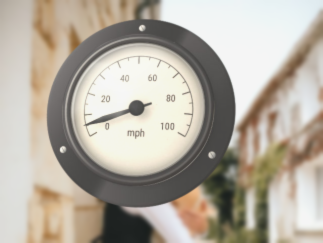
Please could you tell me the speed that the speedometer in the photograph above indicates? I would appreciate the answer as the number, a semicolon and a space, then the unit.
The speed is 5; mph
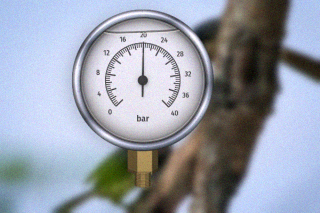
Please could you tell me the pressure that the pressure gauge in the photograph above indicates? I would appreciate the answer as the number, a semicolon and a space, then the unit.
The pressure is 20; bar
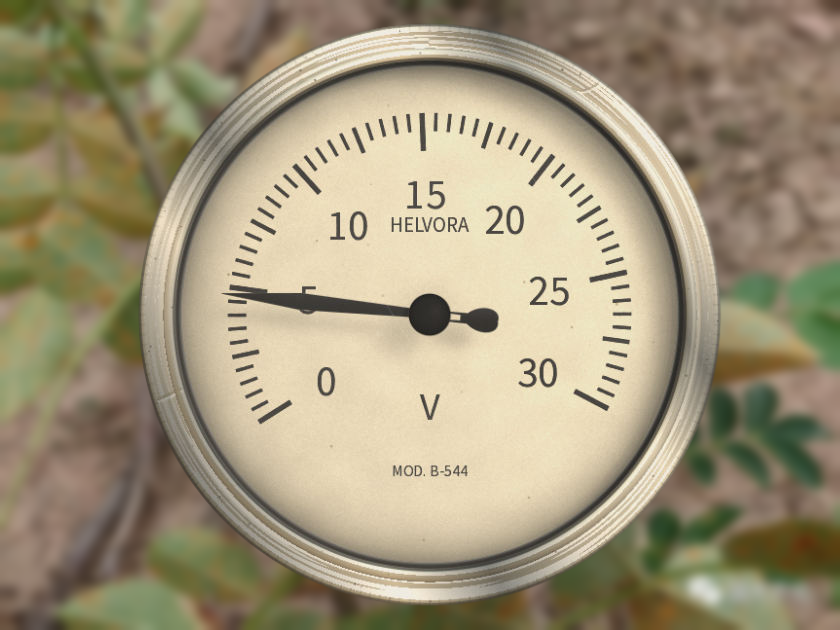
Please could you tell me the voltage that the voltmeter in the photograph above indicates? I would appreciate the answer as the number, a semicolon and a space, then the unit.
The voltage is 4.75; V
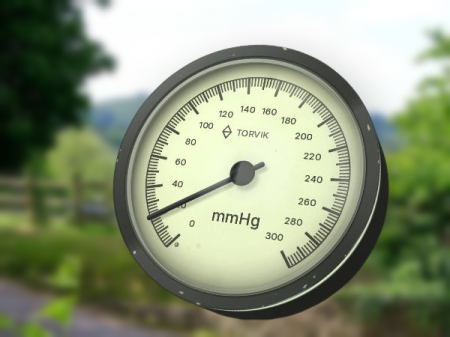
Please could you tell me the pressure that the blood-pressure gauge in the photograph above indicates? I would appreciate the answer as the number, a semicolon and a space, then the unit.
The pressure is 20; mmHg
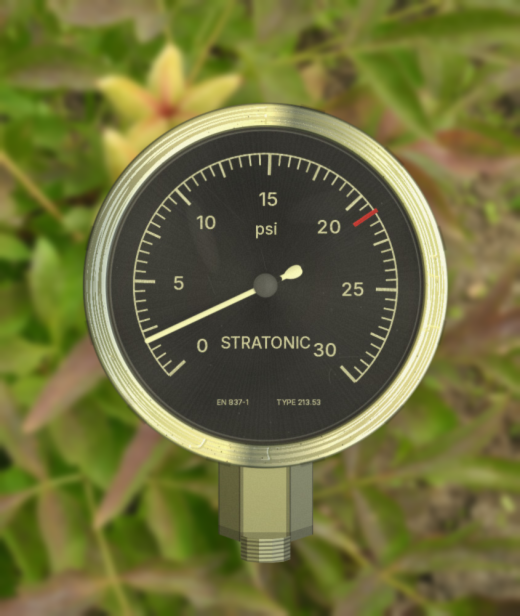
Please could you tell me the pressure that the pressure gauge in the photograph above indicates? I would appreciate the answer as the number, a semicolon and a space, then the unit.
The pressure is 2; psi
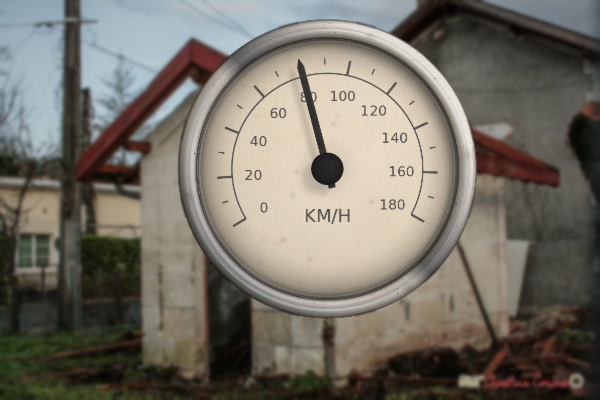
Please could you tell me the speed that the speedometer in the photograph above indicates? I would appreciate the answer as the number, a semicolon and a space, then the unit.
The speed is 80; km/h
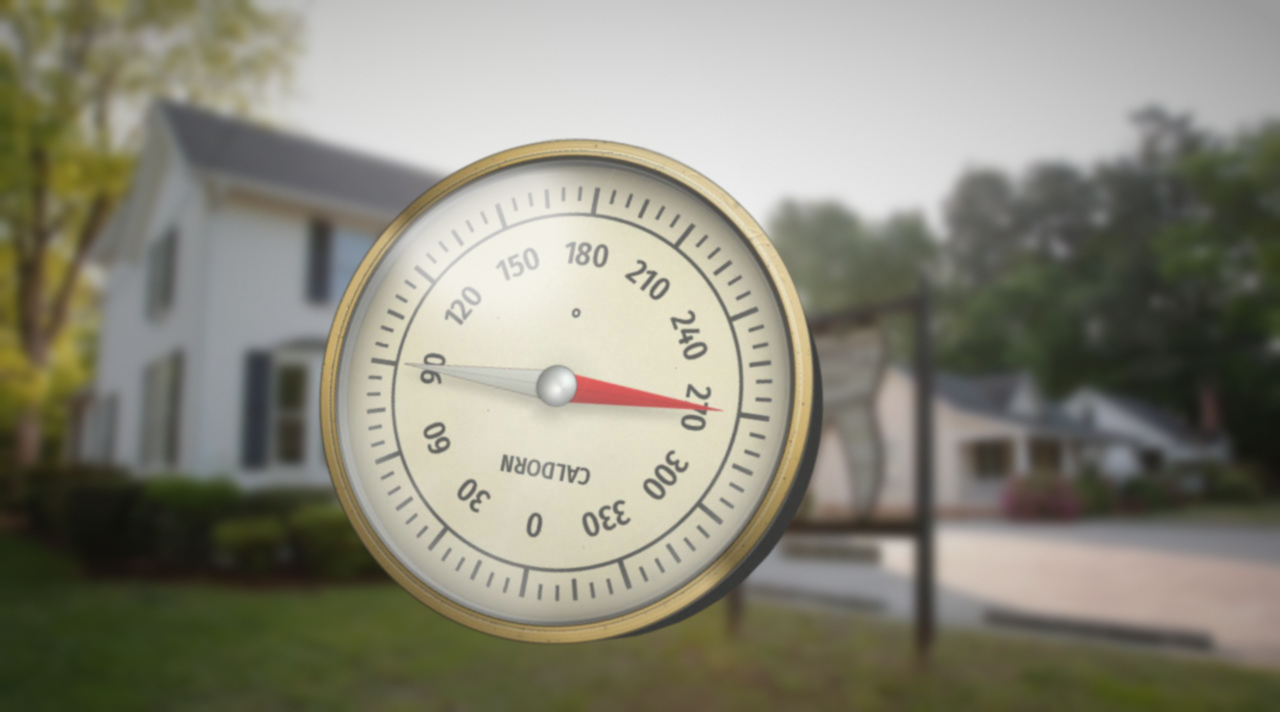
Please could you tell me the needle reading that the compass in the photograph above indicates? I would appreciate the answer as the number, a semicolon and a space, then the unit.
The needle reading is 270; °
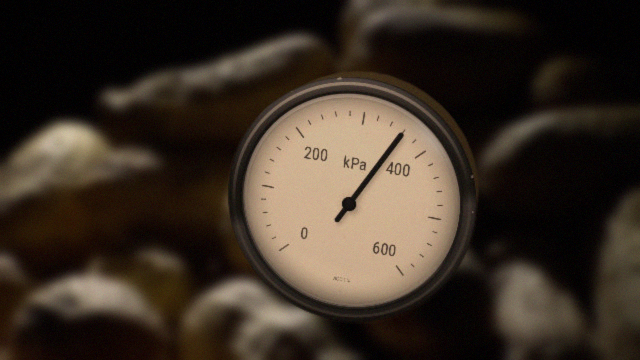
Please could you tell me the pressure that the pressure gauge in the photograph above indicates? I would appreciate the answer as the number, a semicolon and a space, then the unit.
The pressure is 360; kPa
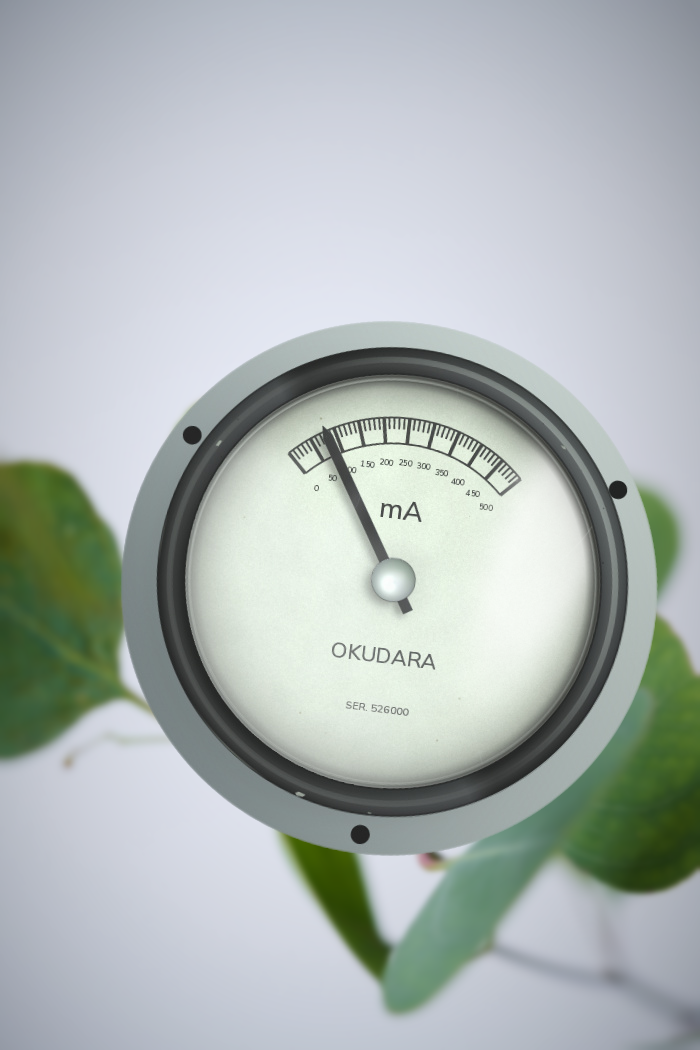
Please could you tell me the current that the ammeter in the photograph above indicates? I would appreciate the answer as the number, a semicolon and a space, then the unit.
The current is 80; mA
——
--- Your objective ---
Which lines of the entries above contain the string "speed"? Locate each one and copy it in full, treating uppercase and lowercase as different.

--- Output below ---
Please could you tell me the speed that the speedometer in the photograph above indicates? I would appreciate the answer as the number, a semicolon and a space, then the unit.
The speed is 5; mph
Please could you tell me the speed that the speedometer in the photograph above indicates? I would appreciate the answer as the number, a semicolon and a space, then the unit.
The speed is 80; km/h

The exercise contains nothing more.